From David Salsburg's book The lady tasting tea:
Although the reader may not believe it, literary style plays an important role in mathematical research. Some mathematical writers seem unable to produce articles that are easy to understand. Others seem to get a perverse pleasure out of generating many lines of symbolic notation so filled with detail that the general idea is lost in the picayune.
But some authors have the ability to display complicated ideas with such force and simplicity that the development appears to be obvious in their exposition. Only upon reviewing what has been learned does the reader realize the great power of the results. Such an author was Jerzy Neyman. It is a pleasure to read his papers. The ideas evolve naturally, the notation is deceptively simple, and the conclusions appear to be so natural that you find it hard to see why no one produced these results long before.

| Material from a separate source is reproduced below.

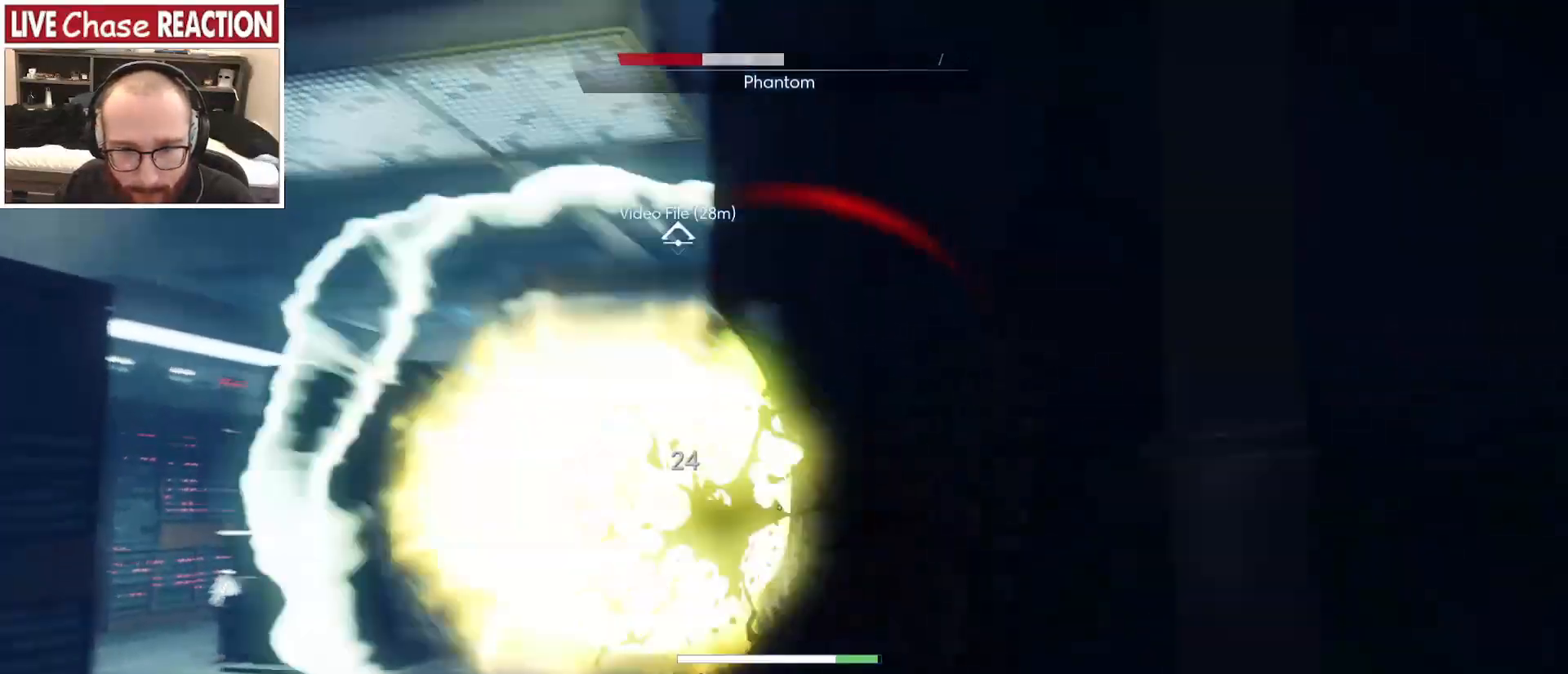
{"keys": ["d", "shift_l", "w"], "mouse": [], "events": [[17, "s", "up"], [133, "w", "down"], [217, "shift_l", "down"]]}
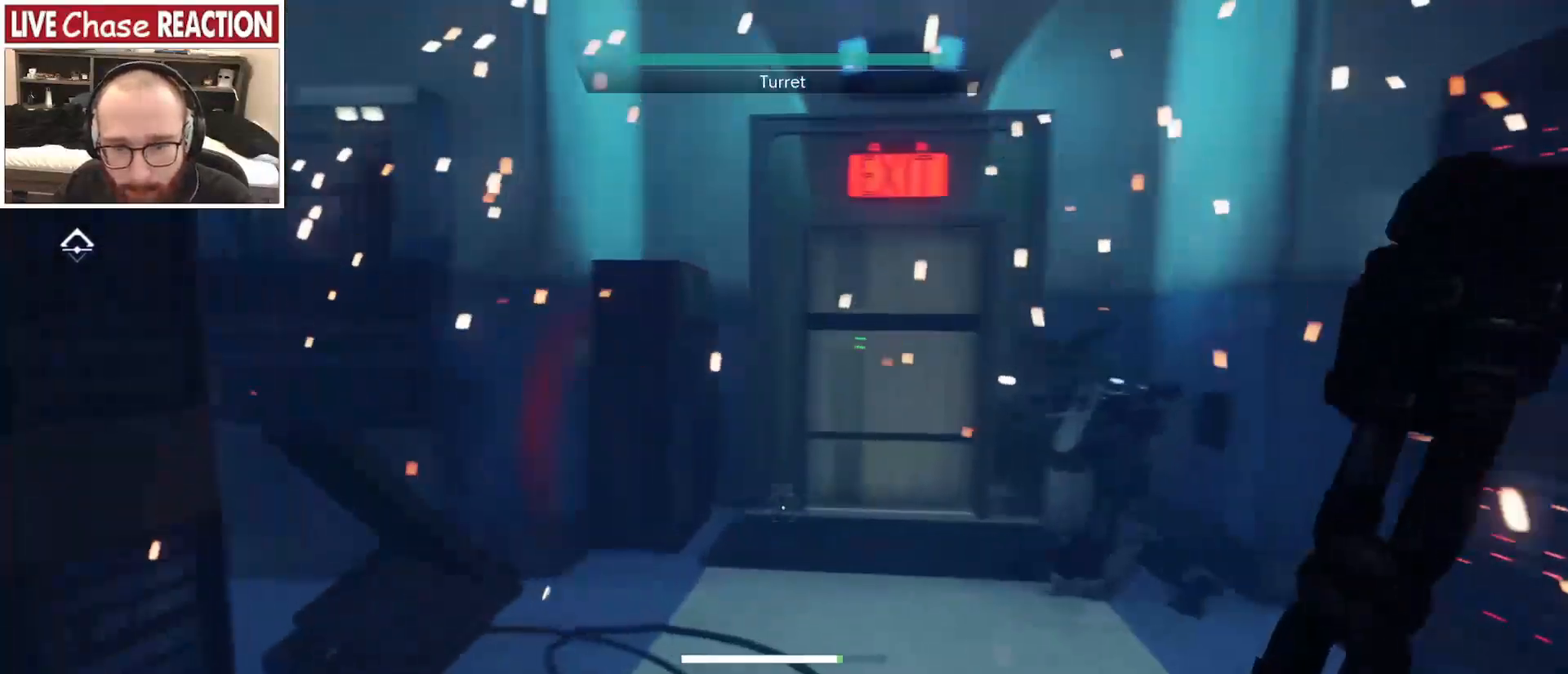
{"keys": ["d"], "mouse": [], "events": [[483, "shift_l", "up"], [500, "w", "up"]]}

What are other specific examples of such well-written papers on statistics or machine learning?
The idea is to have a list of "this is how you should write" papers.
Please, try to provide:
Full bibliographic citation such as:
Carl E. Rasmussen, "The Infinite Gaussian Mixture Model" In Advances in Neural Information Processing Systems 12, Vol. 12 (2000)
In case of links, make them to publicly accessible repositories if possible (e.g. http://arxiv.org/).
A short, informal, comprehensible review on what is the paper about and why it is an example of a top well-written paper.